In many African nations, consumption tax is the biggest source of revenue, with value-added tax accounting for over 90 percent of tax revenue in the countries examined in the report. VAT revenue share of GDP is highest in Lesotho, Senegal and South Africa. This type of tax is more difficult to avoid, which reduces tax leakages. But collection is also costlier, because it involves coordinating with more parties. If there are too many exemptions or no robust refund mechanisms, this type of tax can fall short of revenue expectations. Uganda and Tanzania, for example, saw disappointing returns before reforming the VAT system to cut back or abolish VAT and income tax exemptions, capital deductions and carry-forward losses afforded to some companies.

Personal income tax is the most equitable form of tax, but revenues are vulnerable to economic shocks and political crises. In Zimbabwe and Nigeria, despite increased registration of taxpayers, poor economic climates outweighed any positive effects.

Corporate income tax is even more volatile. In Nigeria, a decline in revenue was linked to a fall in corporate income tax revenue.

Nontax revenue is popular in oil and resource rich countries such as Nigeria, Mozambique and Cameroon. This revenue is vulnerable to price changes in international markets, leaving nations to quickly adjust to a drop in revenue. Between 2011 and 2015, Cameroon’s oil revenue fell from 4.3 percent of GDP to 2.3 percent, and Nigeria’s from 10 percent to 3 percent.
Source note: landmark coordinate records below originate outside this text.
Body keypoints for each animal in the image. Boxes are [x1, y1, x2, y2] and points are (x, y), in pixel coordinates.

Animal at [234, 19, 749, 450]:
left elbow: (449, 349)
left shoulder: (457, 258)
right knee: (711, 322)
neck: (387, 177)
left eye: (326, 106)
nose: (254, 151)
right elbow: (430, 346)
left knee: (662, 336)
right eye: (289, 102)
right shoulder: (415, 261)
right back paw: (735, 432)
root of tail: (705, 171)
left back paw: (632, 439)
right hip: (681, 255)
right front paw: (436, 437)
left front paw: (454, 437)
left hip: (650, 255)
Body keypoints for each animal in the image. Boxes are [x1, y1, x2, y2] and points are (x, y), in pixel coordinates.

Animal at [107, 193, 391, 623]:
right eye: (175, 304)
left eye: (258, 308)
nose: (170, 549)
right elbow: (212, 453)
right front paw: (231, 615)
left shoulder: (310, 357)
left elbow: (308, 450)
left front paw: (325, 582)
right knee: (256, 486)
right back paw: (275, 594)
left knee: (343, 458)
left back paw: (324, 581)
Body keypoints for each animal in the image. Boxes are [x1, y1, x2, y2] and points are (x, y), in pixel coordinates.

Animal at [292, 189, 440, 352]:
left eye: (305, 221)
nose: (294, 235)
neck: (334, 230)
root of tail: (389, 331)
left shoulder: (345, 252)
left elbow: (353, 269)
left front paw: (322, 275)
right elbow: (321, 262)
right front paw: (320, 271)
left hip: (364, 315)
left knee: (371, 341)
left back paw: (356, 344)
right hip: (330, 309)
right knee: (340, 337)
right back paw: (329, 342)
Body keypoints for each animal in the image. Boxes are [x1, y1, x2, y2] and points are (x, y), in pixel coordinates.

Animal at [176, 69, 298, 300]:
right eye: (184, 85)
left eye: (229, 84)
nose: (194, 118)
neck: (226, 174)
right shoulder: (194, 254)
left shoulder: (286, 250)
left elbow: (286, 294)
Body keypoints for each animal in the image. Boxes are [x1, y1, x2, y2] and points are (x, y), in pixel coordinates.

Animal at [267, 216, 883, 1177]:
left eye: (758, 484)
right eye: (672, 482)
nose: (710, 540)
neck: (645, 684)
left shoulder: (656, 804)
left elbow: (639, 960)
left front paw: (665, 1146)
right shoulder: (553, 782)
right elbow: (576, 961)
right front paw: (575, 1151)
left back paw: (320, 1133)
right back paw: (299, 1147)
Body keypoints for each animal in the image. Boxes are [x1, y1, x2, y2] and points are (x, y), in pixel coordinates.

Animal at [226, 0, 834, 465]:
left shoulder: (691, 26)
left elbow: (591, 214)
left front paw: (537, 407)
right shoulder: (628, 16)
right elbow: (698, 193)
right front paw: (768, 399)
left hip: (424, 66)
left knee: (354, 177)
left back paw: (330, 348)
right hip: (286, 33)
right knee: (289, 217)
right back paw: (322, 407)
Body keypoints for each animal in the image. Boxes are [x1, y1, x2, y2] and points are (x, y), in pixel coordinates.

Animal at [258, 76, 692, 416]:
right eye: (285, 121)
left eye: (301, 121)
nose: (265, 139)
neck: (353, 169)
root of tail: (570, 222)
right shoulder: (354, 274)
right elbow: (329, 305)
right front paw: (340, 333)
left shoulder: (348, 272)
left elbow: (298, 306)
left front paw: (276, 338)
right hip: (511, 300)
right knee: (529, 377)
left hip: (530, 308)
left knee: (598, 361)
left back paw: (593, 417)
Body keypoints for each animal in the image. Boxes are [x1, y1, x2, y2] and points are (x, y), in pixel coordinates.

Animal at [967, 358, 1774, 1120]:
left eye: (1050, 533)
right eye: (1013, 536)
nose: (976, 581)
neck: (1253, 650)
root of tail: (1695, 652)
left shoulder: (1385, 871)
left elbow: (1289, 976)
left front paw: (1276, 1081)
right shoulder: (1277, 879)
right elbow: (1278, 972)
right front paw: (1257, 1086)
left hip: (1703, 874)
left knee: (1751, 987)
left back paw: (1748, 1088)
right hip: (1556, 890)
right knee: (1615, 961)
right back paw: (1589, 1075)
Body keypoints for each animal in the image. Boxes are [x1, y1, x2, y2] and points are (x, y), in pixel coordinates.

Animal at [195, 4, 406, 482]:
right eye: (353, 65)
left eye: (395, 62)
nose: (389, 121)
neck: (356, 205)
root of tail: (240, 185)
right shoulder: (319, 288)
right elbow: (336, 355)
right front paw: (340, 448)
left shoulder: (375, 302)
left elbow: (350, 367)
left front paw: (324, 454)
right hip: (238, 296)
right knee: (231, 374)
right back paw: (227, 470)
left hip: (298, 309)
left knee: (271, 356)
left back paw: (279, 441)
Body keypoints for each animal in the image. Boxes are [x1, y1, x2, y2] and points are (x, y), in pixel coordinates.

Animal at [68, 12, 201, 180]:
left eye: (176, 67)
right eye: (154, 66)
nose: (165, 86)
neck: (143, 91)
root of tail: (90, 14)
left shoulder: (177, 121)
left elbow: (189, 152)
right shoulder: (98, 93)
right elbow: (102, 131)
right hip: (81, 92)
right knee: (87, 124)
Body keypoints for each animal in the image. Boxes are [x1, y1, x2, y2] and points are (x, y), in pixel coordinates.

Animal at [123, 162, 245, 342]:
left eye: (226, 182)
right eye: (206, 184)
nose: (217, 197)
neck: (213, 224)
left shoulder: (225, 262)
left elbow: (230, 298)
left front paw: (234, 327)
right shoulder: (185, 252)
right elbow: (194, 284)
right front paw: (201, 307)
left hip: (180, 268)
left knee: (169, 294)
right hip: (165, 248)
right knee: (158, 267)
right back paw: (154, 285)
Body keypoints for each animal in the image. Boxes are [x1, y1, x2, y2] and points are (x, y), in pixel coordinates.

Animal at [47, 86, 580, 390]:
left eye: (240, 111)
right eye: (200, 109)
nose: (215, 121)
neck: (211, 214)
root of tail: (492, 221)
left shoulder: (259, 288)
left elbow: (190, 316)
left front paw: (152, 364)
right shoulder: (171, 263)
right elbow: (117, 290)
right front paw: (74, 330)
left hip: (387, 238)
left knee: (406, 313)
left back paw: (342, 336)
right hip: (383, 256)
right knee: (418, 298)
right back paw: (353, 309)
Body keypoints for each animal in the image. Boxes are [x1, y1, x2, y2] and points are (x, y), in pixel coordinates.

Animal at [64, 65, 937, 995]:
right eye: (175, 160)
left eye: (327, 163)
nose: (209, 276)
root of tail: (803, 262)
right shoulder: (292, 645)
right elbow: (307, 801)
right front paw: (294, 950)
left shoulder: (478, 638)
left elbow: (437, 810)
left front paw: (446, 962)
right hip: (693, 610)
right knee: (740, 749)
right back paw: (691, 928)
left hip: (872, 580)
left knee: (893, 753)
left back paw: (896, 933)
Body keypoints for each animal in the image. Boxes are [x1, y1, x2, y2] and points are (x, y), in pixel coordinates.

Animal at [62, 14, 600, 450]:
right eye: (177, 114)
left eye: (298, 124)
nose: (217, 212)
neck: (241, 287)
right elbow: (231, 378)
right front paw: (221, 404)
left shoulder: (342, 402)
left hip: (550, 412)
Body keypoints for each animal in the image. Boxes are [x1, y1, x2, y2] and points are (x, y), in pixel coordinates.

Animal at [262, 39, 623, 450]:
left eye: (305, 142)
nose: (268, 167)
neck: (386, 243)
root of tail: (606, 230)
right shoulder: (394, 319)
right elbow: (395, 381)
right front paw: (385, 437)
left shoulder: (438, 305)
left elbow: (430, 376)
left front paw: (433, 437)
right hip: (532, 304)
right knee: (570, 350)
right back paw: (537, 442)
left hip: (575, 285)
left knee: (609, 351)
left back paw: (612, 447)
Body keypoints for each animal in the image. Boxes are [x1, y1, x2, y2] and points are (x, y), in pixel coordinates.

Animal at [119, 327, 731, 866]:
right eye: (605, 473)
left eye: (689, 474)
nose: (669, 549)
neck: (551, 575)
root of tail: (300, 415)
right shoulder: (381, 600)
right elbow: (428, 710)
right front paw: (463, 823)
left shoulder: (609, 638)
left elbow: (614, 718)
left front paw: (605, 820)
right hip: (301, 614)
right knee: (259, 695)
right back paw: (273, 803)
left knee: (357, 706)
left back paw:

In addition to basic taxes, African nations are not collecting enough social security contributions, the report says. This could include social security systems that cover public health, pensions, or both. The average ratio of social security contributions to GDP ratio was 1.4 percent, while the Organisation for Economic Co-operation and Development  average is 9.1 percent.

The collectors

Once a country has tax laws in place, those laws must be enforced by a strong tax authority.

Some tax authorities are located within finance ministries, while others are semiautonomous. Working within the government ministry could make tax authorities more vulnerable to political interference when auditing large taxpayers, such as companies associated with the ruling political party, according to the report.

Countries including the Gambia, Mauritius, Nigeria, Seychelles and Zimbabwe have built information systems meant to detect under reporting. These networks interface or are integrated with other data, allowing tax authorities to compare, for example, domestic tax returns with export and import data. Revenue authorities can then spot unregistered taxpayers doing business with registered taxpayers, including any undeclared sales or income.

The report also recommends strengthening legal and regulatory systems to tax informal businesses, including measures to regulate the cash economy, control market entry and access and map all businesses locations. Regulatory obligations should be light enough to not discourage businesses from formally registering.

Some revenue authorities have put in place large taxpayer units to monitor high net worth individuals and multinational enterprises in efforts to curb inaccurate reporting. Others have attempted to reach deals with multinational companies to encourage them to make full disclosures on tax liabilities, including offshore activities.

According to the report, ignorance is equally to blame as avoidance for noncompliance. Some countries are making taxpayer services such as education and outreach at the heart of their compliance efforts. This includes tax clinics, seminars, and workshops. In some places, mobile education units travel to remote areas to register citizens for income tax and help them to file tax returns.